Ministry provides us with a front-row seat to the full range of human experience. One week, you are standing in a sanctuary decorated with flowers, watching a young couple promise forever. The next week, you are in a hospital room where machines hum louder than the conversation. On any given day, you can find yourself at the hospital celebrating a young couple’s first baby being born, feeling the fear and excitement of the days ahead. And in the next moment, you’re standing at a graveside, trying to find words that don’t feel as thin as paper as a family questions how they will even make it through their next moments.

If you stay in leadership long enough, you will walk with people through some of their highest moments and memories—engagements, marriages, new babies, graduations, job promotions—and through some of their darkest nightmares: terminal diagnoses, sudden loss, addiction, betrayal, and divorce. Ministry is tilled through different seasons, and grief is one of those seasons we do not talk about enough.

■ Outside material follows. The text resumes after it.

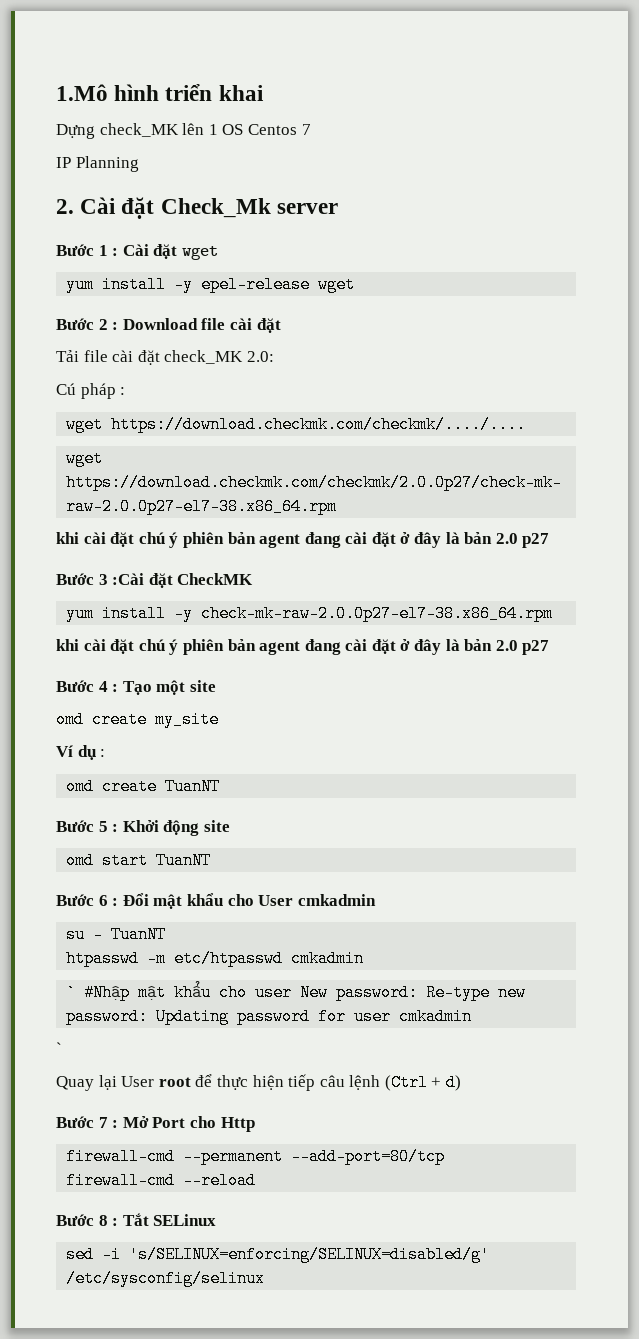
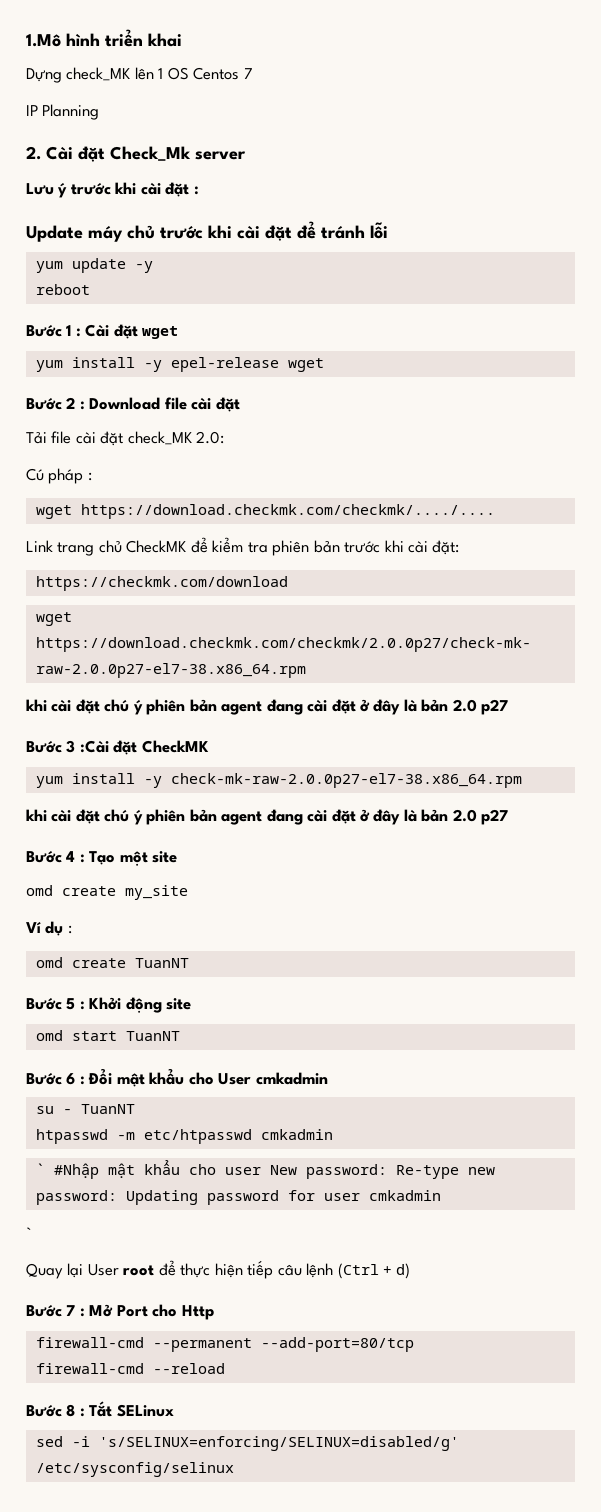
(338, 208) none -> [26,182,199,198] [26,221,388,242] [35,258,153,273] [35,284,90,295] // Lưu ý trước khi cài đặt : // Update máy chủ trước khi cài đặt để tránh lỗi // yum update -y // reboot
(527, 424) none -> [26,537,460,556] [35,576,288,591] // Link trang chủ CheckMK để kiểm tra phiên bản trước khi cài đặt: // https://checkmk.com/download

I recently lost a close friend to cancer. She was only 32, and during my own questions and wonderings, it reminded me that we live in a culture that avoids death. We try to run from it with all the modern technologies and efforts at our fingertips. We sanitize it and whisper about it. We treat it as if it is an interruption to “real life,” rather than part of the natural cycle that takes hold of all of us. But Scripture does not avoid it. The apostles wrote about death with startling clarity. They called it an enemy, yes, but a defeated one. They spoke of groaning, longing, waiting, and resurrection hope. A theology of dying is not morbid. It is deeply Christian.